**Exercise data**
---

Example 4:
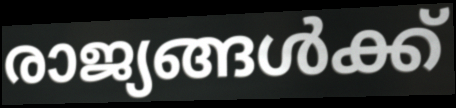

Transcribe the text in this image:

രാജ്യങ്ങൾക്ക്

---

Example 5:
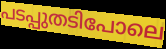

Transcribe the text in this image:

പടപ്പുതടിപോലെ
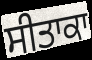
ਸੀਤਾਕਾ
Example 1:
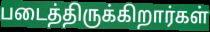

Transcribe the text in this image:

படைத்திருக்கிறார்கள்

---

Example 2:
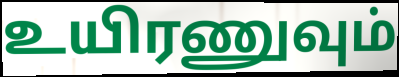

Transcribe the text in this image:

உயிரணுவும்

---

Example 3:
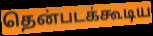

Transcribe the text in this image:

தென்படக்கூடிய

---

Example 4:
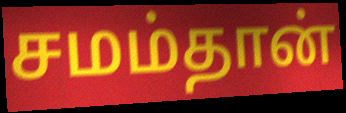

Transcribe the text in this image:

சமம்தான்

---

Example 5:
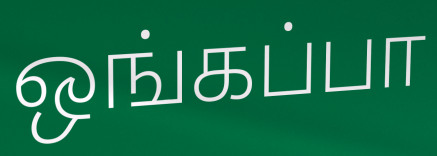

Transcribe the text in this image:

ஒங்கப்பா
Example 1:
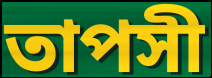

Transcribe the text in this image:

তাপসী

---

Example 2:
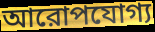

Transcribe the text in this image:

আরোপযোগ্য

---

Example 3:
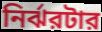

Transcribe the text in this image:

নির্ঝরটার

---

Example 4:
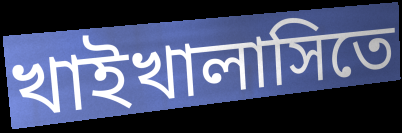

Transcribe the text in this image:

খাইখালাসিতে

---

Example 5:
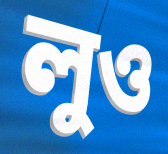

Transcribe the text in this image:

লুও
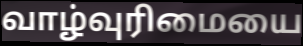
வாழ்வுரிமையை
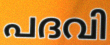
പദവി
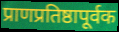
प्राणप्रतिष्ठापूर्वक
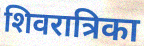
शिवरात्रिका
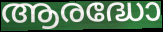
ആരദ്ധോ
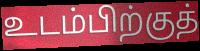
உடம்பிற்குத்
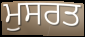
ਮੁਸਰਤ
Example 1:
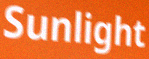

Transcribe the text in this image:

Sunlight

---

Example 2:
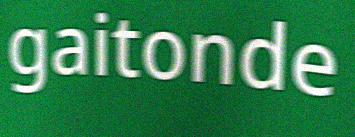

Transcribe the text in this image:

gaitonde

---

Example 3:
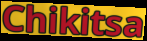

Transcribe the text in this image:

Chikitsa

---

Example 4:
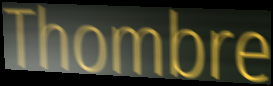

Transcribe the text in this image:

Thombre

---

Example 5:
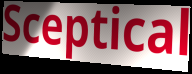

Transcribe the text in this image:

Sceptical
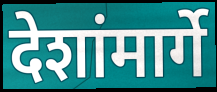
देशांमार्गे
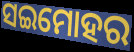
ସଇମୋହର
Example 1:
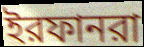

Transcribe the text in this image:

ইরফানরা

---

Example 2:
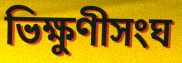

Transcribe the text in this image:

**Brief**
Write out the records above once more, word for word, with no pictures.

**Solution to this problem**
---

Example 4:

Transcribe the text in this image:

രാജ്യങ്ങൾക്ക്

---

Example 5:

Transcribe the text in this image:

പടപ്പുതടിപോലെ
ਸੀਤਾਕਾ
Example 1:

Transcribe the text in this image:

படைத்திருக்கிறார்கள்

---

Example 2:

Transcribe the text in this image:

உயிரணுவும்

---

Example 3:

Transcribe the text in this image:

தென்படக்கூடிய

---

Example 4:

Transcribe the text in this image:

சமம்தான்

---

Example 5:

Transcribe the text in this image:

ஒங்கப்பா
Example 1:

Transcribe the text in this image:

তাপসী

---

Example 2:

Transcribe the text in this image:

আরোপযোগ্য

---

Example 3:

Transcribe the text in this image:

নির্ঝরটার

---

Example 4:

Transcribe the text in this image:

খাইখালাসিতে

---

Example 5:

Transcribe the text in this image:

লুও
வாழ்வுரிமையை
പദവി
प्राणप्रतिष्ठापूर्वक
शिवरात्रिका
ആരദ്ധോ
உடம்பிற்குத்
ਮੁਸਰਤ
Example 1:

Transcribe the text in this image:

Sunlight

---

Example 2:

Transcribe the text in this image:

gaitonde

---

Example 3:

Transcribe the text in this image:

Chikitsa

---

Example 4:

Transcribe the text in this image:

Thombre

---

Example 5:

Transcribe the text in this image:

Sceptical
देशांमार्गे
ସଇମୋହର
Example 1:

Transcribe the text in this image:

ইরফানরা

---

Example 2:

Transcribe the text in this image:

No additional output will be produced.